Almost all members of this one-basis-point club are real estate investment trusts, or vehicles that own large property portfolios and distribute most of the income they generate as dividends. Among them are multibillion-dollar companies such as Simon Property Group Inc., one of the largest shopping mall landlords in the U.S., and Welltower Inc., one of the biggest owners of senior living facilities.

Many REITs are likely choosing such provisions simply because it’s what their peers have done, said Nathan Cooper, a partner at Hogan Lovells who helps arrange sustainability-linked loans.

“It’s a formula that is already out there and vetted by the banks and doesn’t pose any downside risk to the REIT,” Cooper said via email. “You are seeing now companies and banks being a little more conservative with the pricing adjustments and being wary of the downside pricing risk on a new concept.”

Simon Property Group didn’t respond to requests seeking comment, while a representative for Welltower declined to comment.

While the financial impact may not be meaningful for companies, there is a reputational risk if goals aren’t met, according to Arthur Krebbers, head of sustainable finance at NatWest Markets in London.

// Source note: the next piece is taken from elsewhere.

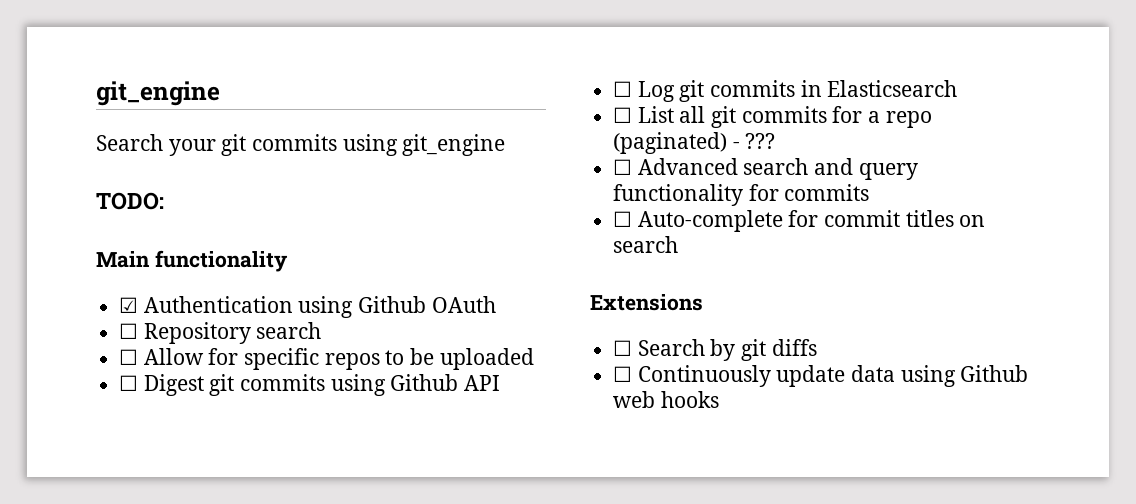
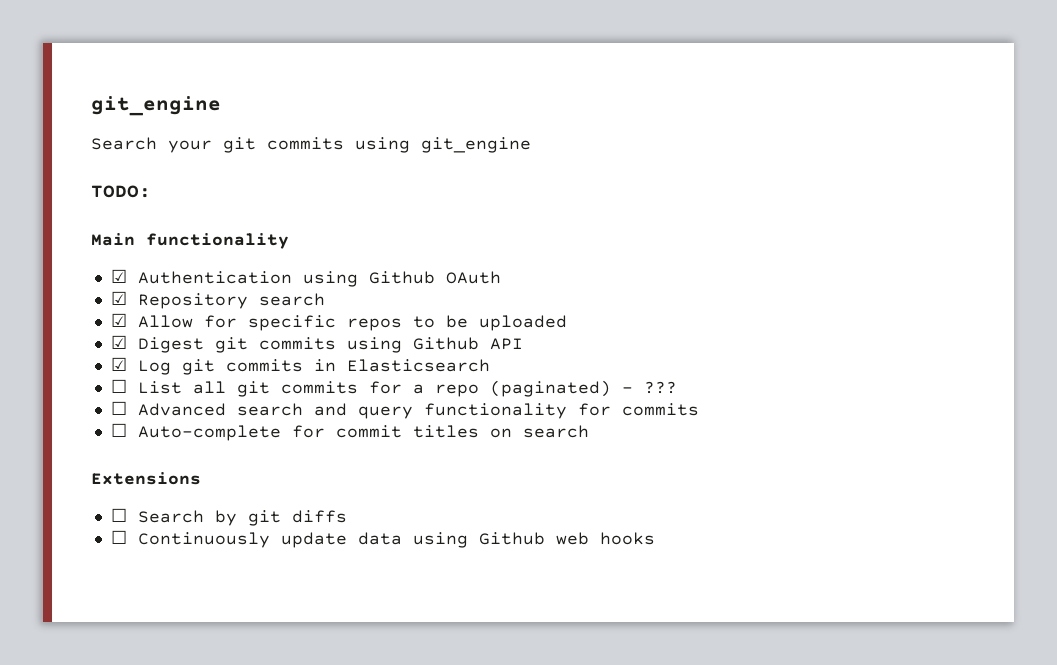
[119,323,139,339] ☐ -> [110,291,127,305] ☑
[119,349,139,365] ☐ -> [110,313,127,327] ☑
[119,375,139,391] ☐ -> [110,335,127,349] ☑
[613,81,633,97] ☐ -> [110,357,127,371] ☑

“It's too narrow to view those loans purely through a direct pricing-incentive lens,” Krebbers said. “What they're much more concerned about is the wider reputation and market impact if they have to reveal they didn't meet a core sustainability target they set out.”

Bankers’ Dilemma
For lenders including Bank of America Corp., JPMorgan Chase & Co. and BNP Paribas SA, the three largest global underwriters in the market, getting companies on board is a delicate balancing act.

Some bankers who work in ESG financing said that while their institutions want to encourage clients to become better corporate citizens, there is only so much of their bottom line they are willing to sacrifice. Credit lines are often money-losing products banks offer to companies in order to cement relationships and attract more lucrative business down the line.

But therein lies a fundamental dilemma, observers say.

Banks are reluctant to provide too big of a discount to borrowers that meet targets out of concern the loans will become overly burdensome. If penalties are too steep, on the other hand, they risk pushing customers away.